Dataset entries
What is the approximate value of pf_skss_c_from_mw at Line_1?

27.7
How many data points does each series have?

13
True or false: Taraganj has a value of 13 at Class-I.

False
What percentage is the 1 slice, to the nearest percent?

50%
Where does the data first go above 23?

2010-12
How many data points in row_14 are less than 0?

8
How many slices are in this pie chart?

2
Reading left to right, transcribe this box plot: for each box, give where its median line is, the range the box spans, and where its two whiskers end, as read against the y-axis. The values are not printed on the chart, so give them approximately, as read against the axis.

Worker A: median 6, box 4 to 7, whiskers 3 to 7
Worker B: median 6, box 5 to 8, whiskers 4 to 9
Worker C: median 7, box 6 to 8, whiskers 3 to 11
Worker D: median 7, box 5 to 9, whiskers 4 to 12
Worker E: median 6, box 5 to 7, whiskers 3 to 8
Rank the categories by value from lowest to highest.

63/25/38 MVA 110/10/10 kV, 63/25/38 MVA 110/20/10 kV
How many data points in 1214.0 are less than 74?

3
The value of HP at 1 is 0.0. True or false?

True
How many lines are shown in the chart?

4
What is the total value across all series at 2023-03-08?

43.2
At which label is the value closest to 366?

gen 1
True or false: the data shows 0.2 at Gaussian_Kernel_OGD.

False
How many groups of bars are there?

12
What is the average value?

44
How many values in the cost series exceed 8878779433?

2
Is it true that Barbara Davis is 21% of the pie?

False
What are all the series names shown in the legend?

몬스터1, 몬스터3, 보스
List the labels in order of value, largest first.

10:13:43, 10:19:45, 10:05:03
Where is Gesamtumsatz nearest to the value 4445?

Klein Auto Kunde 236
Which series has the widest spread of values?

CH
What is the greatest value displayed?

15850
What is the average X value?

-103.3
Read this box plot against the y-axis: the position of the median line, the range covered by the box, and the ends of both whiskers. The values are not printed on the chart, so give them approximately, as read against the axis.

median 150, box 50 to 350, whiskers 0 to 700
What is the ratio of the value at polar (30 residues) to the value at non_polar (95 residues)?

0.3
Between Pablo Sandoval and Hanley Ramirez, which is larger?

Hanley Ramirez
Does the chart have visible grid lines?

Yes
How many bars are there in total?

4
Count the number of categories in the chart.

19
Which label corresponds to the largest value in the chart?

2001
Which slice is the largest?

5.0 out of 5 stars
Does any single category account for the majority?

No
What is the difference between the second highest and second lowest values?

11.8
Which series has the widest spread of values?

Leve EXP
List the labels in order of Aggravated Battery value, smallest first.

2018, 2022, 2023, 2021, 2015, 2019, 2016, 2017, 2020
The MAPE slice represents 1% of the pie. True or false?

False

## Required action
Extract all of the entries above, reproducing each line word for word in its original order.

## Solution for this problem
What is the approximate value of pf_skss_c_from_mw at Line_1?

27.7
How many data points does each series have?

13
True or false: Taraganj has a value of 13 at Class-I.

False
What percentage is the 1 slice, to the nearest percent?

50%
Where does the data first go above 23?

2010-12
How many data points in row_14 are less than 0?

8
How many slices are in this pie chart?

2
Reading left to right, transcribe this box plot: for each box, give where its median line is, the range the box spans, and where its two whiskers end, as read against the y-axis. The values are not printed on the chart, so give them approximately, as read against the axis.

Worker A: median 6, box 4 to 7, whiskers 3 to 7
Worker B: median 6, box 5 to 8, whiskers 4 to 9
Worker C: median 7, box 6 to 8, whiskers 3 to 11
Worker D: median 7, box 5 to 9, whiskers 4 to 12
Worker E: median 6, box 5 to 7, whiskers 3 to 8
Rank the categories by value from lowest to highest.

63/25/38 MVA 110/10/10 kV, 63/25/38 MVA 110/20/10 kV
How many data points in 1214.0 are less than 74?

3
The value of HP at 1 is 0.0. True or false?

True
How many lines are shown in the chart?

4
What is the total value across all series at 2023-03-08?

43.2
At which label is the value closest to 366?

gen 1
True or false: the data shows 0.2 at Gaussian_Kernel_OGD.

False
How many groups of bars are there?

12
What is the average value?

44
How many values in the cost series exceed 8878779433?

2
Is it true that Barbara Davis is 21% of the pie?

False
What are all the series names shown in the legend?

몬스터1, 몬스터3, 보스
List the labels in order of value, largest first.

10:13:43, 10:19:45, 10:05:03
Where is Gesamtumsatz nearest to the value 4445?

Klein Auto Kunde 236
Which series has the widest spread of values?

CH
What is the greatest value displayed?

15850
What is the average X value?

-103.3
Read this box plot against the y-axis: the position of the median line, the range covered by the box, and the ends of both whiskers. The values are not printed on the chart, so give them approximately, as read against the axis.

median 150, box 50 to 350, whiskers 0 to 700
What is the ratio of the value at polar (30 residues) to the value at non_polar (95 residues)?

0.3
Between Pablo Sandoval and Hanley Ramirez, which is larger?

Hanley Ramirez
Does the chart have visible grid lines?

Yes
How many bars are there in total?

4
Count the number of categories in the chart.

19
Which label corresponds to the largest value in the chart?

2001
Which slice is the largest?

5.0 out of 5 stars
Does any single category account for the majority?

No
What is the difference between the second highest and second lowest values?

11.8
Which series has the widest spread of values?

Leve EXP
List the labels in order of Aggravated Battery value, smallest first.

2018, 2022, 2023, 2021, 2015, 2019, 2016, 2017, 2020
The MAPE slice represents 1% of the pie. True or false?

False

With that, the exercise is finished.